Top of GIVEN DATA
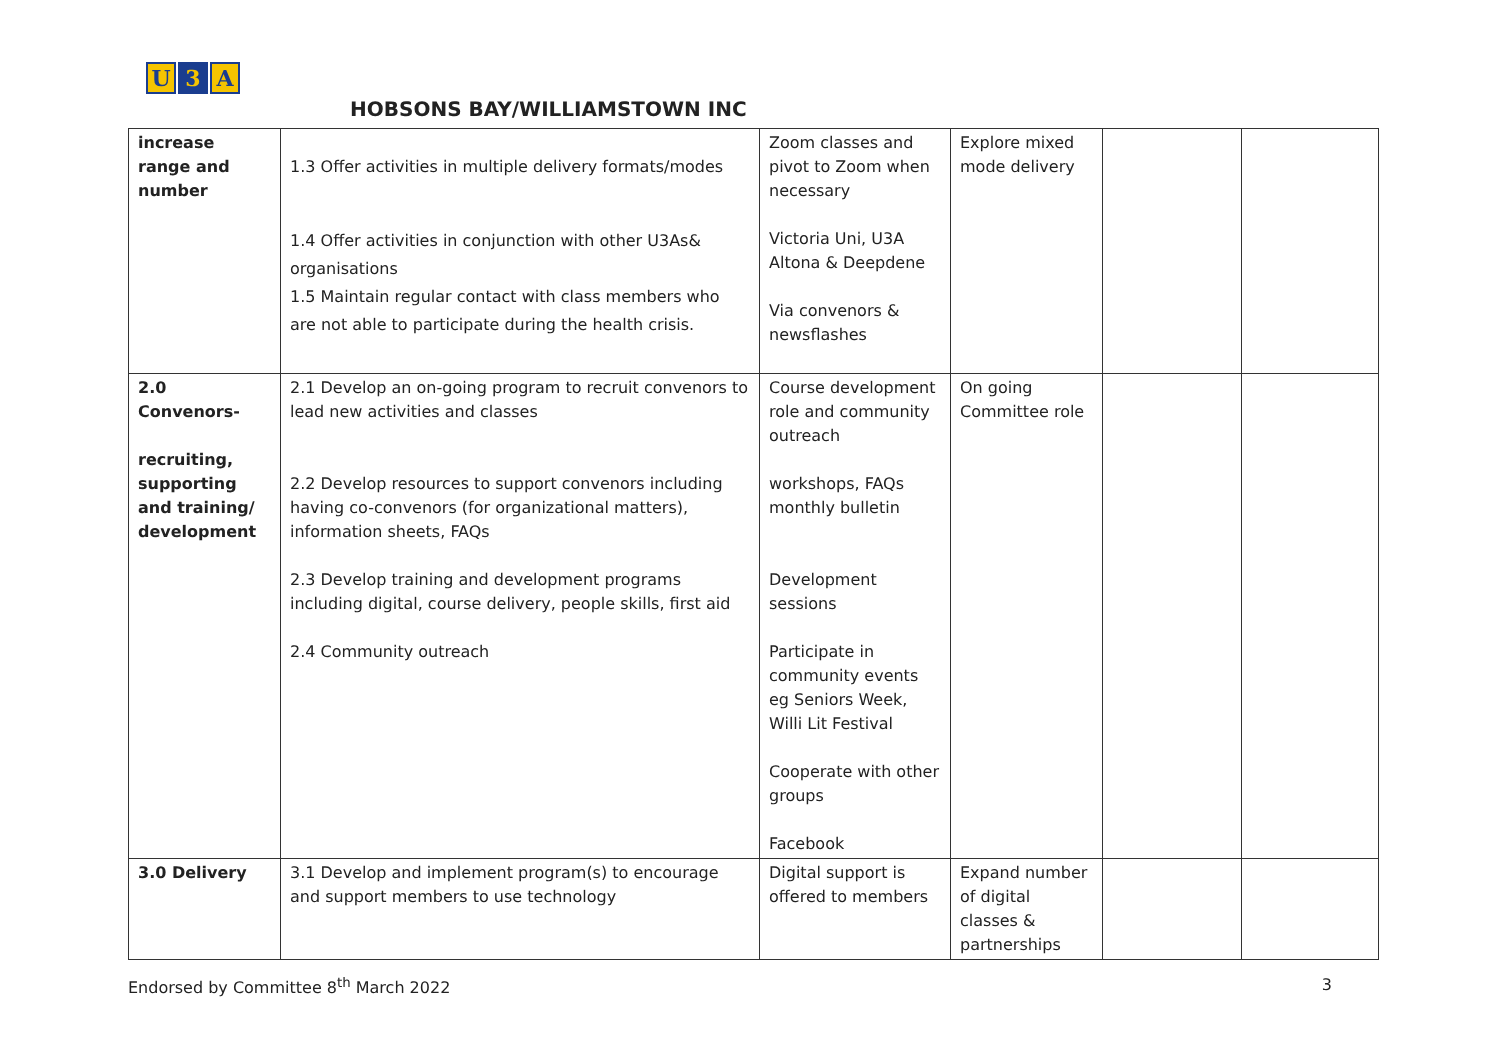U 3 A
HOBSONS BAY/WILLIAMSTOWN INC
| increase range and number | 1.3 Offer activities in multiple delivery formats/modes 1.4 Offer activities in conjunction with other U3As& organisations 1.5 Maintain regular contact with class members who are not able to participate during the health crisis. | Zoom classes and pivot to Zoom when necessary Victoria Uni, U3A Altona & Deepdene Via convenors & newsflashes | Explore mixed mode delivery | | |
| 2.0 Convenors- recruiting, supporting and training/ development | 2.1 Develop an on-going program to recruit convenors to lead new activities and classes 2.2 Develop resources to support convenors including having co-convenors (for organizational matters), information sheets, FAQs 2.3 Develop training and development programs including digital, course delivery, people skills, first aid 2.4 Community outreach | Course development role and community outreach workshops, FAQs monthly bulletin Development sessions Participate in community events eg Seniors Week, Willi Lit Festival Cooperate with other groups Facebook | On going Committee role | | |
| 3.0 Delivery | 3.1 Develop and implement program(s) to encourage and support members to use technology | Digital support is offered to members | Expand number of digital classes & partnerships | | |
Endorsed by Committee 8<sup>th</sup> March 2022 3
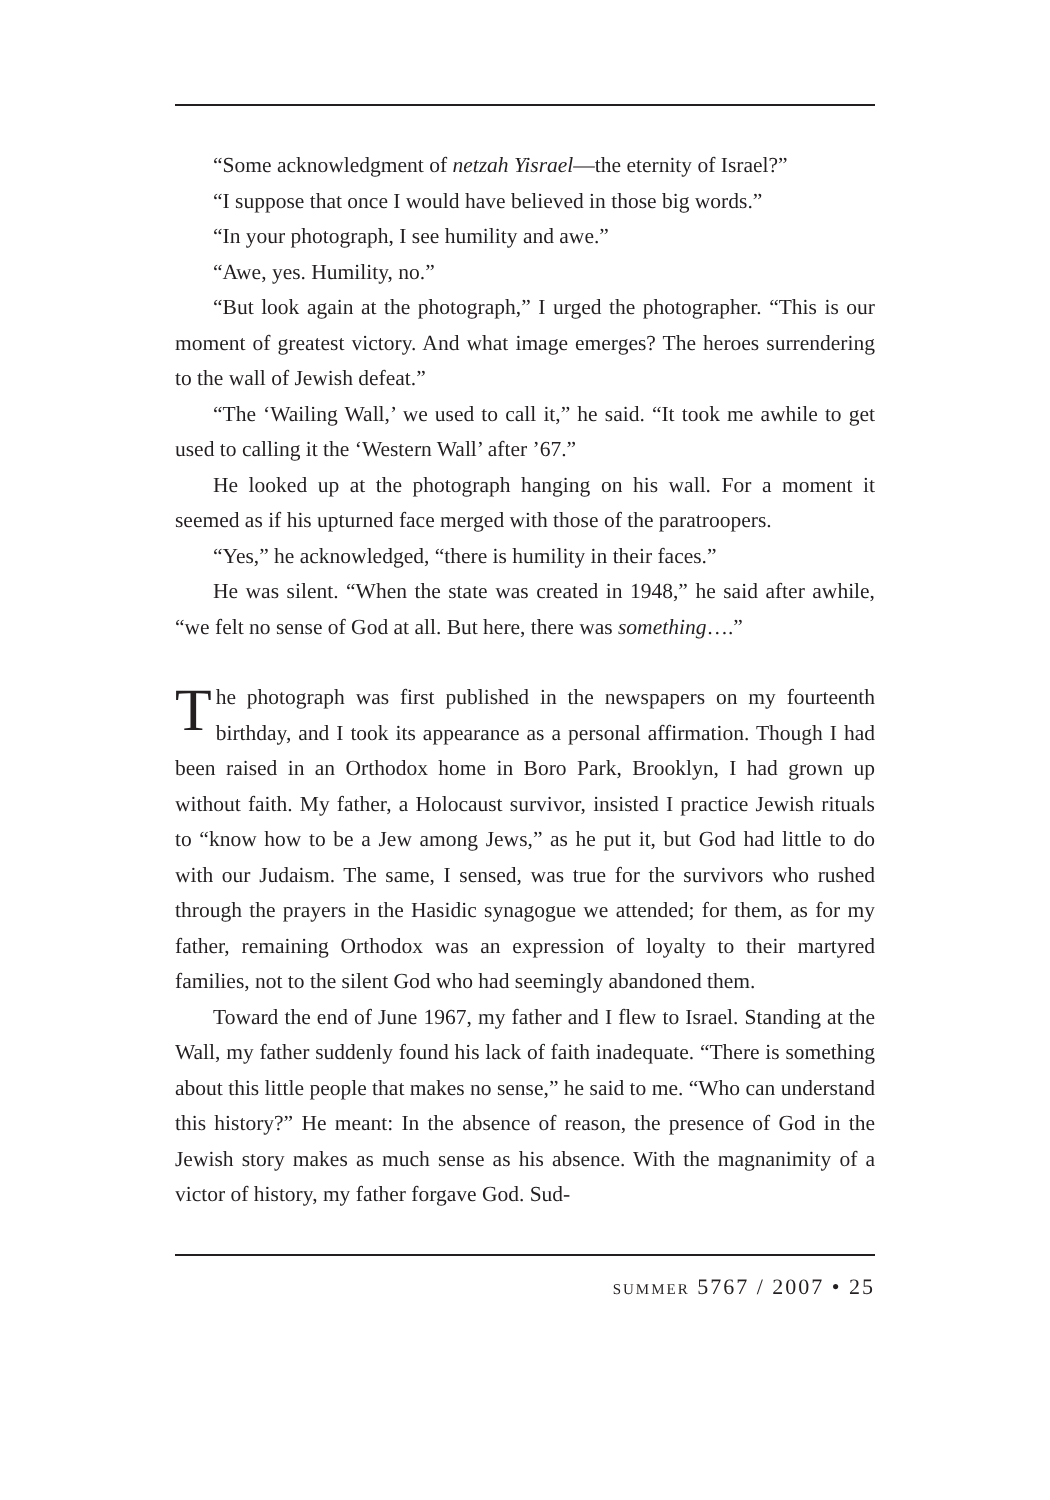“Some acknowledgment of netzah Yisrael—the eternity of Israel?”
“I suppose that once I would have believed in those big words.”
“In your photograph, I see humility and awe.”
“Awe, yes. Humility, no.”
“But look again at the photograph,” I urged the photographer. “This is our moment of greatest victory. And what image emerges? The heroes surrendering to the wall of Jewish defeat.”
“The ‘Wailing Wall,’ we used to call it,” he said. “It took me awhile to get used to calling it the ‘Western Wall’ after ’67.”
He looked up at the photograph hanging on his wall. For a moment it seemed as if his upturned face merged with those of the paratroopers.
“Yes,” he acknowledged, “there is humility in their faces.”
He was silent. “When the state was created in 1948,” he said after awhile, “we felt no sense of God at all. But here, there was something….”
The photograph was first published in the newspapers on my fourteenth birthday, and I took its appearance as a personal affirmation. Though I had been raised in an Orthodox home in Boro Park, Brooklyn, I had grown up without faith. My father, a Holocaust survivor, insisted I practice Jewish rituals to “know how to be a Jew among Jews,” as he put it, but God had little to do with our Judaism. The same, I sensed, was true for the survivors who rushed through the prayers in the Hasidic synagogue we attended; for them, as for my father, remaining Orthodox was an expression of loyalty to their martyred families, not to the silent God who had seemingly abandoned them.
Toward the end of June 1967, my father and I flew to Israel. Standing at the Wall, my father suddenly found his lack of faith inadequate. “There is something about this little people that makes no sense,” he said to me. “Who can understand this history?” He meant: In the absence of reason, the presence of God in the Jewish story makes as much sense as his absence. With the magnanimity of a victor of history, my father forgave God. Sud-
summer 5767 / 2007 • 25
Bottom of GIVEN DATA
Top of GIVEN DATA
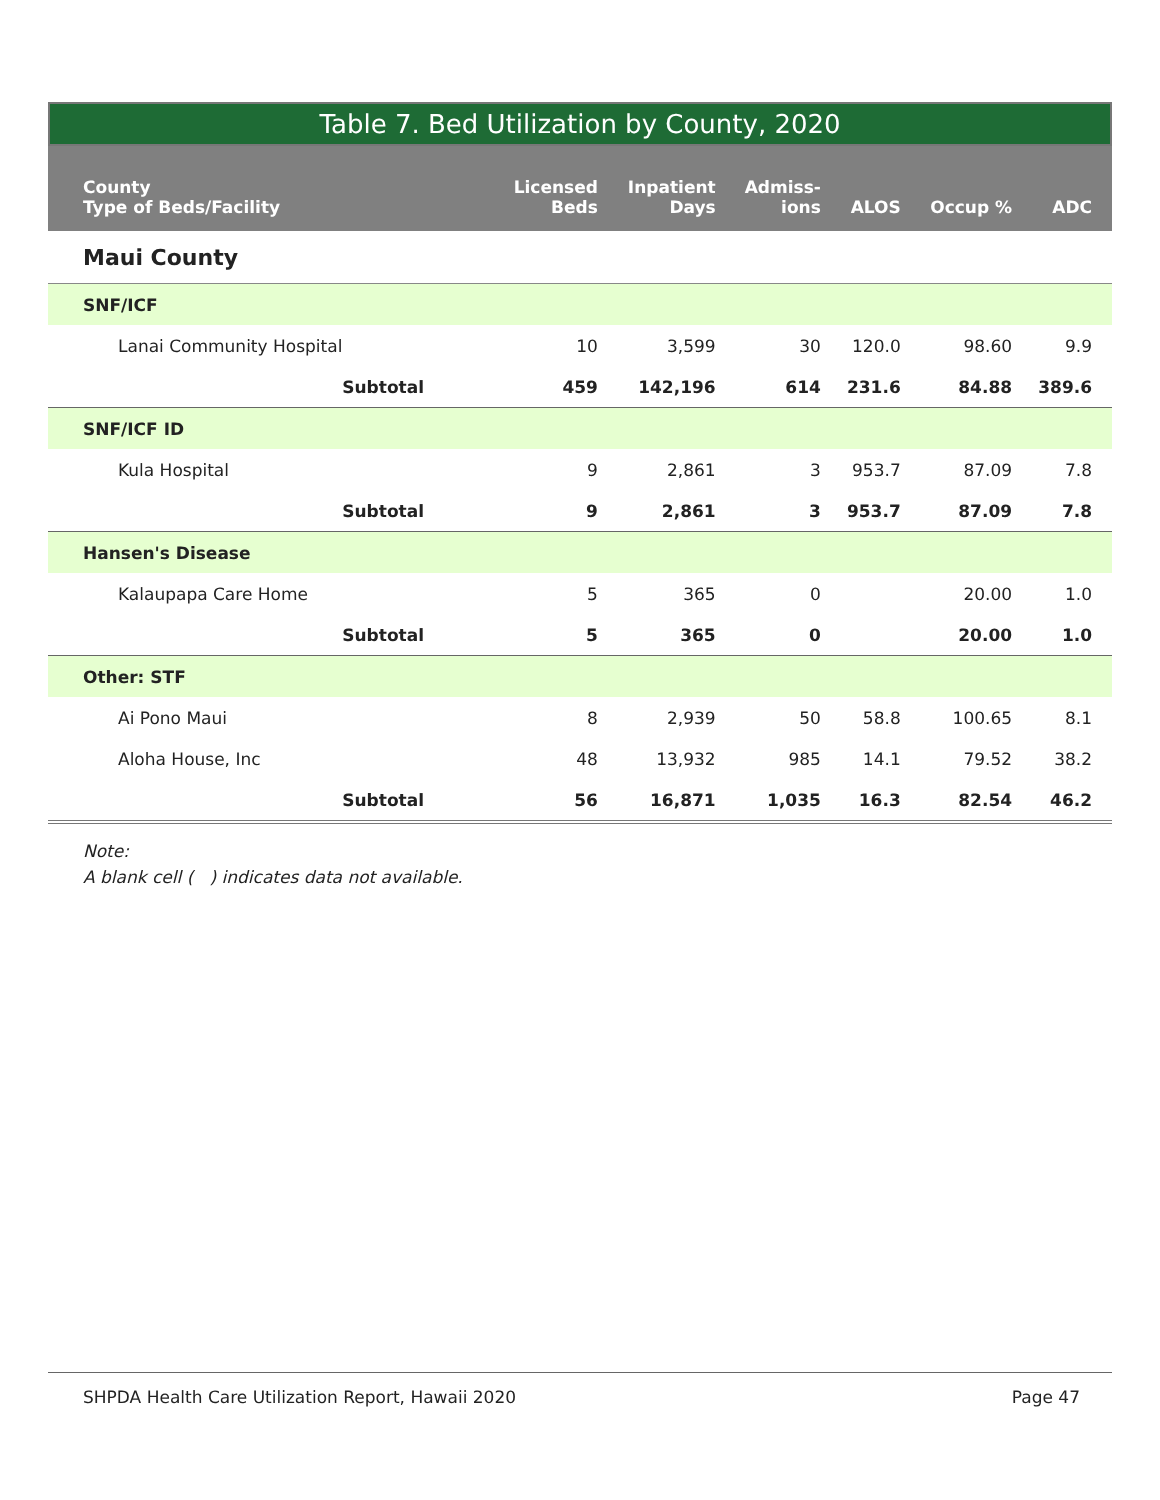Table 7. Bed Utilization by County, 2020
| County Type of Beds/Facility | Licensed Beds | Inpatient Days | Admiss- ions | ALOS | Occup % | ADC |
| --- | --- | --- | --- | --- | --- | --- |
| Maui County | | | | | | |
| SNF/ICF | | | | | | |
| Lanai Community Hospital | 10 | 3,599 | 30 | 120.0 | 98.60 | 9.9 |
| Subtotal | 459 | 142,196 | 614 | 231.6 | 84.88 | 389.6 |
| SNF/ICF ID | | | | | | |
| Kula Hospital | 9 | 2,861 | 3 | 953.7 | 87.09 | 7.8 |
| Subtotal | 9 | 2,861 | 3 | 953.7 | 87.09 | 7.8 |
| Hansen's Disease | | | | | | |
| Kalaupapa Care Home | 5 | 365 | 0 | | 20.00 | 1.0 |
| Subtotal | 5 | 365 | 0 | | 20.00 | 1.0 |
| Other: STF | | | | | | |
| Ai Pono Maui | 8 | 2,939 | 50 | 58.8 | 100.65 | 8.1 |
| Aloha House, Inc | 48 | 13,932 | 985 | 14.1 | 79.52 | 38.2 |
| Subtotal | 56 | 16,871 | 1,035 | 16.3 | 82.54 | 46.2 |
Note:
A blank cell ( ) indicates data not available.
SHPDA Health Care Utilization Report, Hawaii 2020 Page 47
Bottom of GIVEN DATA
Only the lines above from the line with "County | | | | | | |" to the line with "SHPDA Health Care", those two lines included, should be reproduced exactly.

SOLUTION ::
| Maui County | | | | | | |
| SNF/ICF | | | | | | |
| Lanai Community Hospital | 10 | 3,599 | 30 | 120.0 | 98.60 | 9.9 |
| Subtotal | 459 | 142,196 | 614 | 231.6 | 84.88 | 389.6 |
| SNF/ICF ID | | | | | | |
| Kula Hospital | 9 | 2,861 | 3 | 953.7 | 87.09 | 7.8 |
| Subtotal | 9 | 2,861 | 3 | 953.7 | 87.09 | 7.8 |
| Hansen's Disease | | | | | | |
| Kalaupapa Care Home | 5 | 365 | 0 | | 20.00 | 1.0 |
| Subtotal | 5 | 365 | 0 | | 20.00 | 1.0 |
| Other: STF | | | | | | |
| Ai Pono Maui | 8 | 2,939 | 50 | 58.8 | 100.65 | 8.1 |
| Aloha House, Inc | 48 | 13,932 | 985 | 14.1 | 79.52 | 38.2 |
| Subtotal | 56 | 16,871 | 1,035 | 16.3 | 82.54 | 46.2 |
Note:
A blank cell ( ) indicates data not available.
SHPDA Health Care Utilization Report, Hawaii 2020 Page 47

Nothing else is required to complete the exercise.